Microsoft To Teach Undergrads About Secure Computing

gcondon writes "The Register is reporting that Microsoft is teaming up with the University of Leeds to teach students how to write secure code. Given the sheer number of programming errors that can lead to security vulnerabilities, it probably makes sense to learn from the company that has tried them all." UndercoverBrotha points out that University of Leeds is one of several venues: "Microsoft is planning to offer 11-week courses at Universities around the world."

Update: 03/24 18:00 GMT by J : Another report worth reading is Writing Software Right, which requires a free but annoying registration at Technology Review. This regards automated methods of finding software errors (not security specifically). Sun's "Jackpot" is discussed, a lint that also "identifies general instances of good or bad programming."

And Microsoft's efforts in this field are explained as well -- the company "paid more than $60 million in 1999 to acquire Intrinsa, maker of a bug-finding tool called Prefix. The program, which sifts through huge swaths of code searching for patterns that match a defined list of common semantic errors, helped find thousands of mistakes in Windows and other Microsoft products." As a Microsoft QA person says, "Our challenge is to get our software to the point that people expect it to work instead of expecting it to fail."

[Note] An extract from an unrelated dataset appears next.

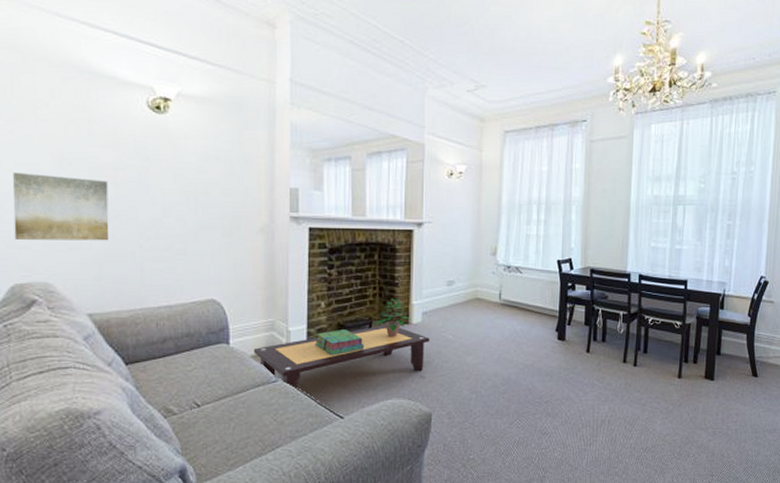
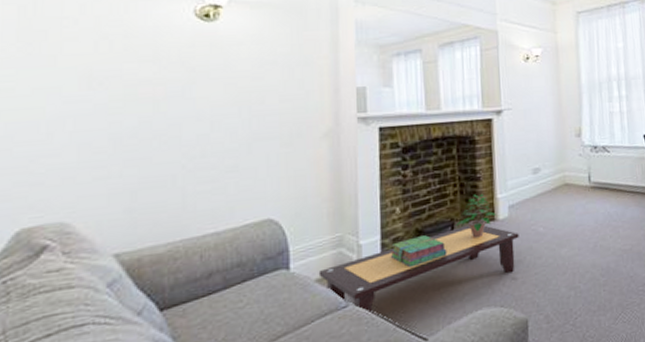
wall art: present [13,171,109,241] -> none [25,97,145,176]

My old uni already offered such a course..

[weebler]

Apparantly, it is (well it was at the time when I still was at the University) one of the only places in the world to teach this course. It was also my favourite module.

You can find a description here.

The only difference is that this module was intended to make undergrads see the failure and risk by means of software engineering, and we did this by looking at various procedures for writing secure code, and we looked at lots of examples from history (the challenger incident, for example, etc).

This course seems to be aimed more at specific coding practices - avoiding buffer overruns for example. It doesnt look like they'll be told how to deal with failure once it happens (because it *will* happen). I also fear that since Microsoft will be involved, it'll be specific to Windows & x86 -- not a real life view of computing.

Fascinating

[MadFarmAnimalz]

I was wondering how OS-agnostic these courses are going to be, when I came across this quote:

Okin agreed: "We need to get input from others as well. Clearly, there is no point in these undergraduates learning only about Microsoft technology. We need a broad approach."

The reason I wondered was because so much of secure programming involves access control in many ways, direct and indirect. Obviously, Microsoft's access control mechanisms vary wildly from Unix paraadigms. I'm not a hardcore programmer, but I can only assume that priviledge escalation exploits under a Redmond OS would be very different from something similar with linux.

That sentence states unambiguously that the course will cover non-MS architecture.

I, for one, am impressed. Doing the right thing for once, the boys in Redmond.